= Julius Uffelmann =

Julius August Christian Uffelmann (31 January 1837 - 17 February 1894) was a German physician and hygienist born in Zeven.

He studied medicine at the University of Göttingen, where he was a student of Jakob Henle (1809-1885), Karl Ewald Hasse (1810-1902) and Wilhelm Baum (1799-1883). Following graduation (1861) he worked as an assistant in the surgical clinic in Rostock, later practicing medicine in the cities of Neustadt and Hameln. In 1876 he received his habilitation in pediatrics and hygiene at the University of Rostock, where in 1879 he became an associate professor. From 1883 until his death in 1894, he was director of the institute of hygiene at Rostock. In 1893 he became an honorary professor.

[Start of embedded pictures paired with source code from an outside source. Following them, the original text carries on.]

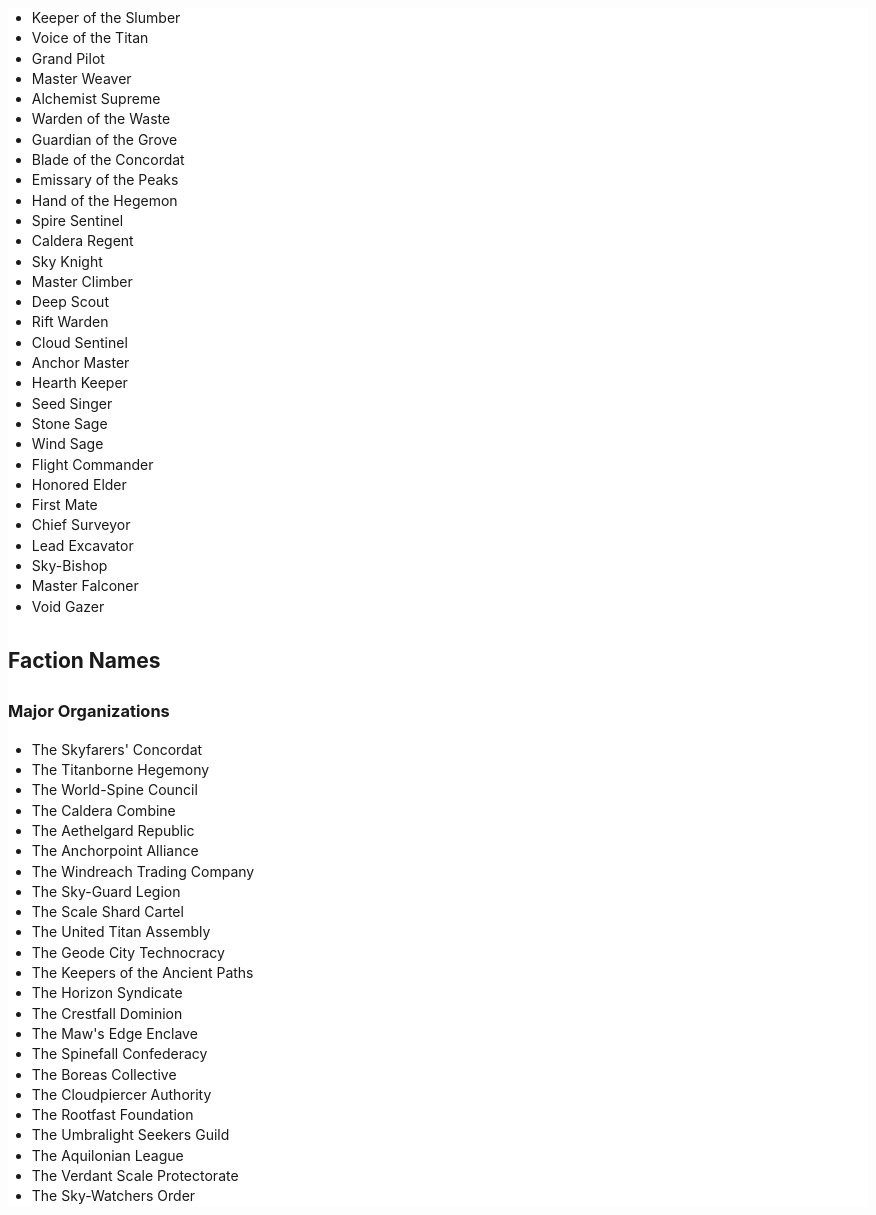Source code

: - Keeper of the Slumber
- Voice of the Titan
- Grand Pilot
- Master Weaver
- Alchemist Supreme
- Warden of the Waste
- Guardian of the Grove
- Blade of the Concordat
- Emissary of the Peaks
- Hand of the Hegemon
- Spire Sentinel
- Caldera Regent
- Sky Knight
- Master Climber
- Deep Scout
- Rift Warden
- Cloud Sentinel
- Anchor Master
- Hearth Keeper
- Seed Singer
- Stone Sage
- Wind Sage
- Flight Commander
- Honored Elder
- First Mate
- Chief Surveyor
- Lead Excavator
- Sky-Bishop
- Master Falconer
- Void Gazer

## Faction Names

### Major Organizations
- The Skyfarers' Concordat
- The Titanborne Hegemony
- The World-Spine Council
- The Caldera Combine
- The Aethelgard Republic
- The Anchorpoint Alliance
- The Windreach Trading Company
- The Sky-Guard Legion
- The Scale Shard Cartel
- The United Titan Assembly
- The Geode City Technocracy
- The Keepers of the Ancient Paths
- The Horizon Syndicate
- The Crestfall Dominion
- The Maw's Edge Enclave
- The Spinefall Confederacy
- The Boreas Collective
- The Cloudpiercer Authority
- The Rootfast Foundation
- The Umbralight Seekers Guild
- The Aquilonian League
- The Verdant Scale Protectorate
- The Sky-Watchers Order

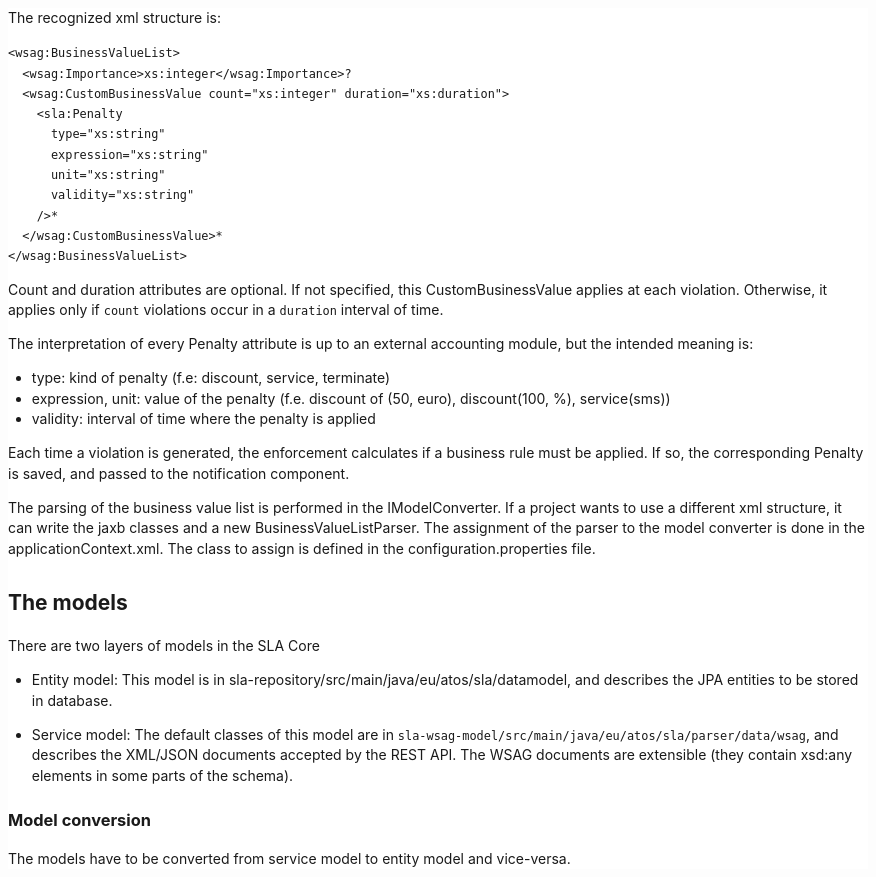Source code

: The recognized xml structure is:
	
	<wsag:BusinessValueList>
	  <wsag:Importance>xs:integer</wsag:Importance>?
	  <wsag:CustomBusinessValue count="xs:integer" duration="xs:duration">
	    <sla:Penalty 
	      type="xs:string" 
	      expression="xs:string"
	      unit="xs:string"
	      validity="xs:string"
	    />*
	  </wsag:CustomBusinessValue>*
	</wsag:BusinessValueList>


Count and duration attributes are optional. If not specified, this CustomBusinessValue applies at each
violation. Otherwise, it applies only if `count` violations occur in a `duration` interval of time.

The interpretation of every Penalty attribute is up to an external accounting module, but the intended meaning is:

* type: kind of penalty (f.e: discount, service, terminate)
* expression, unit: value of the penalty (f.e. discount of (50, euro), discount(100, %), service(sms))
* validity: interval of time where the penalty is applied

Each time a violation is generated, the enforcement calculates if a business rule must be applied. If so, the 
corresponding Penalty is saved, and passed to the notification component.

The parsing of the business value list is performed in the IModelConverter. If a project wants to use a different
xml structure, it can write the jaxb classes and a new BusinessValueListParser. The assignment of the parser to the
model converter is done in the applicationContext.xml. The class to assign is defined in the configuration.properties
file.

## The models ##

There are two layers of models in the SLA Core

* Entity model: This model is in sla-repository/src/main/java/eu/atos/sla/datamodel, and describes the JPA entities to be stored in database. 

* Service model: The default classes of this model are in `sla-wsag-model/src/main/java/eu/atos/sla/parser/data/wsag`,
and describes the XML/JSON documents accepted by the REST API. The WSAG documents are extensible (they contain
xsd:any elements in some parts of the schema).

### Model conversion ###

The models have to be converted from service model to entity model and vice-versa.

He was editor of Jahresberichte über die Fortschritte und Leistungen auf dem Gebiete der Hygiene, a supplement to the Deutsche Vierteljahrsschrift für öffentliche Gesundheitspflege (German Quarterly Journal of Public Health Care). In 1890 he became a member of the Grossherzogliche Medizinalkommission.

In addition to his written works involving contemporary medical issues, he was also the author of books with "history of medicine" themes — such as: the development of Greek medicine and of health care in ancient Rome.

== Selected writings ==
- Darstellung des auf dem Gebiete der öffentlichen Gesundheitspflege bis jetzt Geleisteten, (1878)
- Die öffentliche Gesundheitspflege im alten Rom (1880), -- Health care in ancient Rome.
- Handbuch der privaten und öffentlichen Hygiene des Kindes (1881) -- Handbook of private and public hygiene involving children.
- Handbuch der Hygiene. Vienna and Leipzig, (1889).
- Hygienische Topographie der Stadt Rostock. Rostock, (1889). -- Hygienic topography of the city of Rostock.